Moderate surrounding vasogenic oedema. Moderate mass effect, with midline shift of 1 cm to the left. Both frontal horns distorted. No definite hydrocephalus. No second mass lesion. T2 hyperintensities scattered throughout the supratentorial white matter in keeping with small vessel ischaemic change.
Solitary right frontal cystic neoplasm with a pial surface nodule and minor internal haemorrhage. Dural tail with CSF cleft raises the possibility of this being extra-axial rather than intra-axial. If extra-axial, a variant meningioma would be most likely (e.g. cystic). If intra-axial, then combined demographic/imaging appearance does not particularly fit ?cystic GBM ?cystic metastasis ?primary cystic neoplasm.
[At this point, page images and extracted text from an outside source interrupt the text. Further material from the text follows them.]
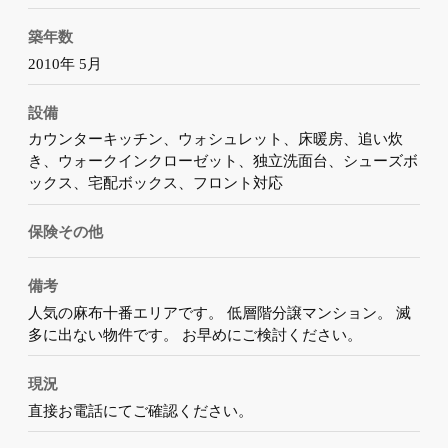
築年数
2010年 5月
設備
カウンターキッチン、ウォシュレット、床暖房、追い炊
き、ウォークインクローゼット、独立洗面台、シューズボ
ックス、宅配ボックス、フロント対応
保険その他
備考
人気の麻布十番エリアです。 低層階分譲マンション。 滅
多に出ない物件です。 お早めにご検討ください。
現況
直接お電話にてご確認ください。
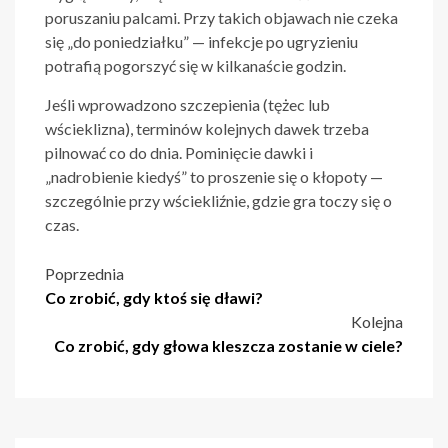
poruszaniu palcami. Przy takich objawach nie czeka
się „do poniedziałku” — infekcje po ugryzieniu
potrafią pogorszyć się w kilkanaście godzin.
Jeśli wprowadzono szczepienia (tężec lub
wścieklizna), terminów kolejnych dawek trzeba
pilnować co do dnia. Pominięcie dawki i
„nadrobienie kiedyś” to proszenie się o kłopoty —
szczególnie przy wściekliźnie, gdzie gra toczy się o
czas.
Nawigacja
Poprzednia
Co zrobić, gdy ktoś się dławi?
wpisu
Kolejna
Co zrobić, gdy głowa kleszcza zostanie w ciele?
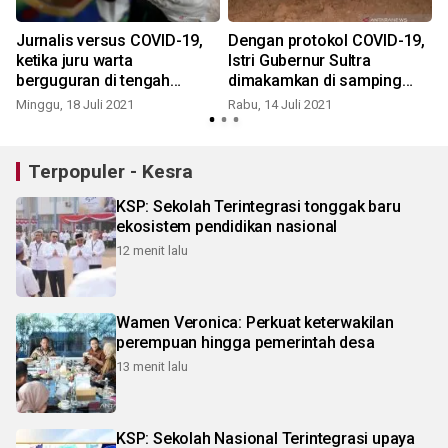
Jurnalis versus COVID-19,
Dengan protokol COVID-19,
t
ketika juru warta
Istri Gubernur Sultra
berguguran di tengah
dimakamkan di samping
pandemi
pusara neneknya
Minggu, 18 Juli 2021
Rabu, 14 Juli 2021
R
Terpopuler - Kesra
KSP: Sekolah Terintegrasi tonggak baru
ekosistem pendidikan nasional
12 menit lalu
Wamen Veronica: Perkuat keterwakilan
perempuan hingga pemerintah desa
13 menit lalu
KSP: Sekolah Nasional Terintegrasi upaya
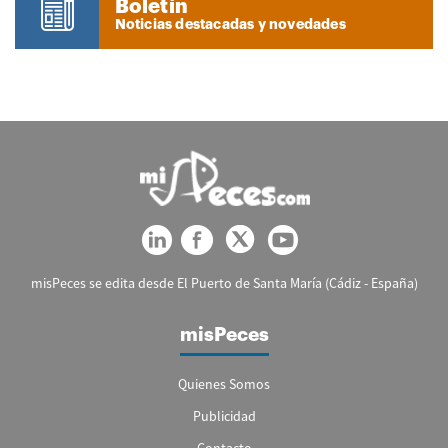
Boletín
Noticias destacadas y novedades
misPeces se edita desde El Puerto de Santa María (Cádiz - España)
misPeces
Quienes Somos
Publicidad
Contacto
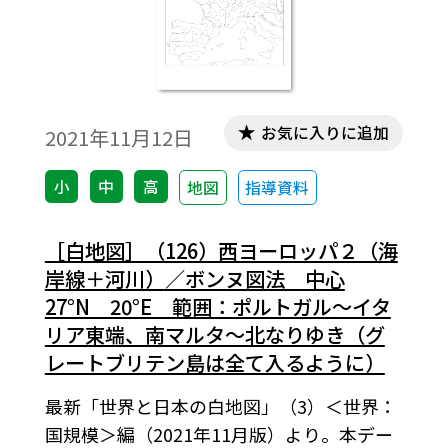
お気に入りに追加
2021年11月12日
小
中
高
地図
指導資料
［白地図］（126）西ヨーロッパ２（海
岸線＋河川）／ボンヌ図法 中心
27°N 20°E 範囲：ポルトガル～イタ
リア東端、南マルタ～北なりゆき（グ
レートブリテン島は全て入るように）
最新「世界と日本の白地図」（3）＜世界：
国規模＞編（2021年11月版）より。本デー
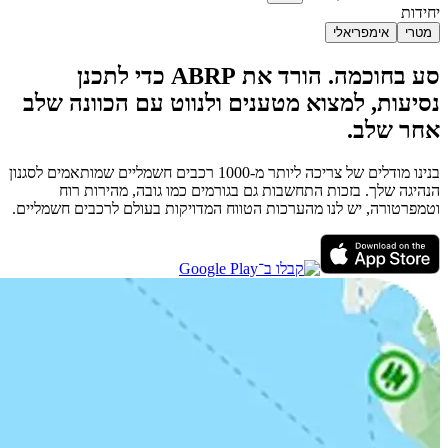
יחידות
מטרי
אימפריאלי
סע בחוכמה. הורד את ABRP כדי לתכנן
נסיעות, למצוא מטענים ולנווט עם הכוונה שלב
אחר שלב.
בנינו מודלים של צריכה ליותר מ-1000 רכבים חשמליים שמותאמים לסגנון
הנהיגה שלך. בזכות התחשבות גם בגורמים כמו גובה, מהירות רוח
וטמפרטורה, יש לנו מהערכות הטווח המדויקות בעולם לרכבים חשמליים.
The patient went on to have surgery.
MICROSCOPIC DESCRIPTION: Sections of the brain tumour show features of a moderately cellular angiomatous meningioma with attached dura. The tumour forms scattered whorls with many blood vessels of varying sizes in the background, along with focal microcystic change. The tumour cells show occasional nuclear enlargement with prominent nucleoli. Mitoses are inconspicuous. There is no necrosis. Sections oft he cyst wall contain meninges and an underlying layer of cerebral cortex. Scattered chronic inflammatory cells are identified, along with haemosiderin deposits. No tumour is seen in the cyst wall. There is no evidence of brain invasion. No atypical or malignant change is identified.
FINAL DIAGNOSIS: Angiomatous meningioma (WHO grade I).